*** Supplied text ***
Koitajoki on Vimeo. Produced by Snowchange, the community of Ala-Koita fishermen, PrettyGoodProductions and the Interreg SHAPE project

 

Koitajoki is a a mystic river flowing in the Finnish-Russian borderlands. It is the ancestral home of Sámi and Karelian cultures. The villages of Koitajoki were the home of the rune singers- for example families like the famous Sissonen contributed to the Finnish national epic Kalevala that went on to inspire J.R.R. Tolkien in his works.

A river seiner stands on the shores of Koitajoki. Photo: Snowchange

There is no other river like Koitajoki

It was the spawning stream of land-locked Atlantic Salmon and endemic whitefish. But a century of change brought upheaval – hydropower, industrial logging, peat production that transformed the catchment area and the river itself. Whitefish still lingers on.

And so do the fishermen, Koitajoki seiners, who have kept their traditions and skills alive in the village of Ala-Koita. This film documents a seining day on Koitajoki and highlights a unique fishery on a river worthy of UNESCO recognition for cultural heritage.

Rune singing may have ended but the unique river seining still continues.

The people are still on the river.

The whitefish is still there.

Salmon spawning areas are being restored.

Oral histories and stories of the river linger.

Koitajoki may still have a chance 

The home stream of rune singers, unique boreal villages and endemic species – women and men fishing on their home river, both depending on each other – the people and the river. Snowchange Co-op and other partners are now working to register Koitajoki catchment into the UNESCO World Heritage area to make sure it can be preserved for future generations.

Furthermore, Snowchange has channelled resourced to purchase and restore marshmires and wetlands in the Koitajoki system already since 2018 under the Landscape Rewilding initiative. We are working with a range of partners to install catchment-wide measures and support other initiatives to bring Koitajoki and its diverse cultures back to health.

Kesonsuo, a fully intact marshmire in the Koitajoki catchment area.Kesonsuo, a fully intact marshmire in the Koitajoki catchment area.
*** End of Supplied text ***
● **Exercise**:
Rewrite the Koitajoki text from "It was the spawning" up to and including "is still there.", putting "disruption" in place of "upheaval". The data has no connection to the Koitajoki text.
*** Dataset extract ***
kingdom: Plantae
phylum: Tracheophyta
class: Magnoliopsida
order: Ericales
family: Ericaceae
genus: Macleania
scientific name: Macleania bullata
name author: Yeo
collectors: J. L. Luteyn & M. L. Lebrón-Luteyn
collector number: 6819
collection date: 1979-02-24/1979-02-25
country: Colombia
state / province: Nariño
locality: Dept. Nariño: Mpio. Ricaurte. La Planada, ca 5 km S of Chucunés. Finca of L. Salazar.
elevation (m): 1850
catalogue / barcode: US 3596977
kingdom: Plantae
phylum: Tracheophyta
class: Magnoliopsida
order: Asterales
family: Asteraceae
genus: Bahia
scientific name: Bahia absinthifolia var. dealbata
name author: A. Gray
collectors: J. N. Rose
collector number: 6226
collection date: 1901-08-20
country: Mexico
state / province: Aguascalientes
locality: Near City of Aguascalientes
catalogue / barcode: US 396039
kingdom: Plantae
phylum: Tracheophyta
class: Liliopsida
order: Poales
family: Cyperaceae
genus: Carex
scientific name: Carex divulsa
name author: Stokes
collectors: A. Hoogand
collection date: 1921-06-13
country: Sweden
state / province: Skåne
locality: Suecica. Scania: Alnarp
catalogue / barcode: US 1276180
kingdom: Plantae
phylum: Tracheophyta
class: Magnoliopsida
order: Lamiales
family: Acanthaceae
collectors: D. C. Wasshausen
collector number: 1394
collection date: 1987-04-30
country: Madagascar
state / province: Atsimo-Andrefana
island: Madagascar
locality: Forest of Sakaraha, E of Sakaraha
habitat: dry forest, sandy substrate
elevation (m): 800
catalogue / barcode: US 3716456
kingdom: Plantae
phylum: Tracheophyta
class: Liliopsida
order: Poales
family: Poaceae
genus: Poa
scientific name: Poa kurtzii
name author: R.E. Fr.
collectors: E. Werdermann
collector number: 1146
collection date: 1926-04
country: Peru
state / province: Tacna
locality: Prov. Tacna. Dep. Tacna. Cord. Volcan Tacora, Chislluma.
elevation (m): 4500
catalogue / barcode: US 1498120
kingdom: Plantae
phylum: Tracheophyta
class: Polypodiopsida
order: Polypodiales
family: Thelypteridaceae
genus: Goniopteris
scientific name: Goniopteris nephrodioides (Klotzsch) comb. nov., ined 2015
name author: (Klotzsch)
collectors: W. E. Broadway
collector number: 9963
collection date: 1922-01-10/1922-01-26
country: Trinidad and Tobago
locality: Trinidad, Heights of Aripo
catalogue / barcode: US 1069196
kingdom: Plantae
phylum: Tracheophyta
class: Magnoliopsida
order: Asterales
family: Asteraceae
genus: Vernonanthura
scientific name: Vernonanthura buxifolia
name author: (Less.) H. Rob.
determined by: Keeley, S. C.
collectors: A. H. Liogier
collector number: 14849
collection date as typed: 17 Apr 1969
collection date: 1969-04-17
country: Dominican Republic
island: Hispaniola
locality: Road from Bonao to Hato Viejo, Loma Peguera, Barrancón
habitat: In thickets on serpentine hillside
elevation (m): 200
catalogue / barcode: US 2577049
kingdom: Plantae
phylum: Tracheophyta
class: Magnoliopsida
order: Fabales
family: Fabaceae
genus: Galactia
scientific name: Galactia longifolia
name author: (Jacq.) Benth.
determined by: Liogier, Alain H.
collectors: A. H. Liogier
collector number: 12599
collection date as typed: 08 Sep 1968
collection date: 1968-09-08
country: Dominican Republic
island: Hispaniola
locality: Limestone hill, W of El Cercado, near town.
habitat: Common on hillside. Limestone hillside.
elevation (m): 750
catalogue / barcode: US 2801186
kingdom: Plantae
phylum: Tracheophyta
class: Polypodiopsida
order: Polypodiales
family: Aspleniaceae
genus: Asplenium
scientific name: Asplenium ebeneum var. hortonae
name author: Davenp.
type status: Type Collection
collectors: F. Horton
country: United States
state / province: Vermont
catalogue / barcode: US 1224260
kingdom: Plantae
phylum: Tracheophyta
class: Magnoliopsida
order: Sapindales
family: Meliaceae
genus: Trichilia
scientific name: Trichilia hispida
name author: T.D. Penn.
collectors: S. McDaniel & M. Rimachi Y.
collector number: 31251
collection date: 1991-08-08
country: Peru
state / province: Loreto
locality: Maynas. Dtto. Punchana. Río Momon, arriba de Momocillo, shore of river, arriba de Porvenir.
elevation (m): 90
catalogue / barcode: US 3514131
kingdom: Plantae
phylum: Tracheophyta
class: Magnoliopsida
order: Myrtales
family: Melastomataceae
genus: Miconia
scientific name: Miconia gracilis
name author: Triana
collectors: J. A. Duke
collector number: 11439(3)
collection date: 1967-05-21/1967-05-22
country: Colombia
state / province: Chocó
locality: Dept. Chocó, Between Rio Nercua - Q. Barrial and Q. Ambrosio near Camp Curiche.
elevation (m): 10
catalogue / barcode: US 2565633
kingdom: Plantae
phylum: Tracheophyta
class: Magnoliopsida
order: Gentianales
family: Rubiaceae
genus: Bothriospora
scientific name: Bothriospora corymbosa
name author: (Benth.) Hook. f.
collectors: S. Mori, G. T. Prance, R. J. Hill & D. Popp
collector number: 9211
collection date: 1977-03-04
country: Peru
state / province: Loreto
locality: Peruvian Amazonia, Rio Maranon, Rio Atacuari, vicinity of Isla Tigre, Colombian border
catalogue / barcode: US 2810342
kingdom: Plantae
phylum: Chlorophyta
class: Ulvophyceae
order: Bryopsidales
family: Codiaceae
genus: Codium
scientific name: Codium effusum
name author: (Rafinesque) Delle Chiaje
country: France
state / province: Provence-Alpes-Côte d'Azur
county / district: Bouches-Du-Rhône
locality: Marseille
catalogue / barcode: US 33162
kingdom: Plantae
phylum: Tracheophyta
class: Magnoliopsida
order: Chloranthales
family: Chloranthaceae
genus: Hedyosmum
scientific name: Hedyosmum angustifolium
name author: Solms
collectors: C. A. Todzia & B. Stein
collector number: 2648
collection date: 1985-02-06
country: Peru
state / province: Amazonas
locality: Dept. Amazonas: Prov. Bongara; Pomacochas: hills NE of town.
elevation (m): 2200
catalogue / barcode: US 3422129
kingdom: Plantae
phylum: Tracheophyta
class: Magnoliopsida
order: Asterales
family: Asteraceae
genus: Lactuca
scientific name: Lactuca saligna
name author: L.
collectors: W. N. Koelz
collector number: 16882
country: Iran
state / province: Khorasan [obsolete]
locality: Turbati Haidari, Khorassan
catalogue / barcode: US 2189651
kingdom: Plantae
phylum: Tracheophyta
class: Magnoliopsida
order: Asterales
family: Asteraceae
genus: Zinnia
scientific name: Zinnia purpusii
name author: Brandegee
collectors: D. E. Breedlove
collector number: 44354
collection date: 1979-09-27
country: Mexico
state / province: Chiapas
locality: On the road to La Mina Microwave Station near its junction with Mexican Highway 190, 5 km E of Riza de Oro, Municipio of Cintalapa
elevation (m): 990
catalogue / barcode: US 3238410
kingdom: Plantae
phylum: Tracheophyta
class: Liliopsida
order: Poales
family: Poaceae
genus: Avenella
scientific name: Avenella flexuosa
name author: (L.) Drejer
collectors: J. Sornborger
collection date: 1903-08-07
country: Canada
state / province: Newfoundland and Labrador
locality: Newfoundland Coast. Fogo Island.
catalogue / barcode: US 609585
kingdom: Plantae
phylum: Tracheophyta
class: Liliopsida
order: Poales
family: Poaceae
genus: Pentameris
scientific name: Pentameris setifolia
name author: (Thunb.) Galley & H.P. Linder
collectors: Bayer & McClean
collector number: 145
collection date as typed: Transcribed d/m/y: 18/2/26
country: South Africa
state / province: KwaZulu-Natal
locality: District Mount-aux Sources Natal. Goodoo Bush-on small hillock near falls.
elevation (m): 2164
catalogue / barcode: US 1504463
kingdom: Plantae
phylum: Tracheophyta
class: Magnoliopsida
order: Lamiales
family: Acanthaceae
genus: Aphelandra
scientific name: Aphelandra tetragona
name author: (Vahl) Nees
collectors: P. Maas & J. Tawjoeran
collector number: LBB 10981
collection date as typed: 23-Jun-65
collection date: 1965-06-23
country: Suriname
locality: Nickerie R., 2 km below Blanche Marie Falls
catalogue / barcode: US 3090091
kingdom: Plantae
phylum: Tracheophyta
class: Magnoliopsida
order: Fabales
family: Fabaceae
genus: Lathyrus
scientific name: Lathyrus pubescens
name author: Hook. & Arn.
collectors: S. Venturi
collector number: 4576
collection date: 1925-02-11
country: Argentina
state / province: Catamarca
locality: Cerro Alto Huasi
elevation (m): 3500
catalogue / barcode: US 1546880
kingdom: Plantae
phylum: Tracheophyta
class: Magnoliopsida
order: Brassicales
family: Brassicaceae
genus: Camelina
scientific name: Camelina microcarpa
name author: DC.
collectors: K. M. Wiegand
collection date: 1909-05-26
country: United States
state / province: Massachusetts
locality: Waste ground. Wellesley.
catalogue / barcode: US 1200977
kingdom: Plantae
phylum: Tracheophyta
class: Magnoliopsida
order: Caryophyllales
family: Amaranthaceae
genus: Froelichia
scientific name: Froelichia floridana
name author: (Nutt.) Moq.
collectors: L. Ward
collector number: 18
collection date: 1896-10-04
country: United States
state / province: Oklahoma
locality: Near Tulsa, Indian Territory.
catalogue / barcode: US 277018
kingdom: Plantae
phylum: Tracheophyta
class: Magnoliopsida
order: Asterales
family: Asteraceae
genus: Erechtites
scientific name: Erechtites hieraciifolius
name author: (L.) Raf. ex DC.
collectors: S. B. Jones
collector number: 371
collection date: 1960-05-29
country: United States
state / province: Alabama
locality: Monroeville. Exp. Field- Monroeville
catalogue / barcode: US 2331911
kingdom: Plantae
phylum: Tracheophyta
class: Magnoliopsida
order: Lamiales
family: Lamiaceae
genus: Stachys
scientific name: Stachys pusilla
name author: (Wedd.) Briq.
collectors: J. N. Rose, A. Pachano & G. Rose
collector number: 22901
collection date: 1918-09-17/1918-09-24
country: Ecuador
*** End of Dataset extract ***
● **Result of the exercise**:
It was the spawning stream of land-locked Atlantic Salmon and endemic whitefish. But a century of change brought disruption – hydropower, industrial logging, peat production that transformed the catchment area and the river itself. Whitefish still lingers on.

And so do the fishermen, Koitajoki seiners, who have kept their traditions and skills alive in the village of Ala-Koita. This film documents a seining day on Koitajoki and highlights a unique fishery on a river worthy of UNESCO recognition for cultural heritage.

Rune singing may have ended but the unique river seining still continues.

The people are still on the river.

The whitefish is still there.